Is there anything involved in designing a font that you would avoid if you could?
With modern font creation software typeface designers of our time are much more priviledged than those of the old days. However, the computer still has its limitations. For example, it is not yet possible to blend two extreme font weights to create a third one in between without doing a lot of manual adjustments to the outlines afterwards. If there is something that I would like to avoid then it would be all this correcting work. Another thing that takes a very long time and maybe is not quite as interesting as drawing the characters, is the proces of spacing and kerning. Also here you cannot just push a button and then everything is done perfectly and automatically.
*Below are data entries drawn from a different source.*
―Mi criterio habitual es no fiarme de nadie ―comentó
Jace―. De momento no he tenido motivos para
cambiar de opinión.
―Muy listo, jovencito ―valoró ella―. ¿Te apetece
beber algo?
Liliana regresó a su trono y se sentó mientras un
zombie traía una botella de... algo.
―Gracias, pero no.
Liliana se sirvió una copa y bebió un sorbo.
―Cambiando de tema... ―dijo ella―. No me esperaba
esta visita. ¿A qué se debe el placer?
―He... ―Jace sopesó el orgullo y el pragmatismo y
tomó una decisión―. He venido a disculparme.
For the Francker font family all spacing and kerning was done by hand and eye.
Do you have any creative heroes or role models? If so, what do you find particularly appealing about this person or these persons?
Without mentioning any particular names I generally admire designers who are able to design something which stays modern independently of time. Something which is based on shapes that just never go out of style. My inspiration is a combination of a big amount of inputs over the years. When I see something that I like, that could be a typeface, a building, a car or a piece of furniture, I try not only to think that it is nice, but also to ask myself why it is nice. Sometimes I see a pattern, which in many cases can be described mathematically, and with all that combined knowledge I design my typeface or whatever it is.
Are you currently planning any typographic projects for the future?
I actually have an idea for another font family. Is is also a sans-serif typeface, with a more round and classical look than Francker, but definitely just as interesting. But let us see what is going to happen. I got married in the summer of 2010 and my wife should also have some attention!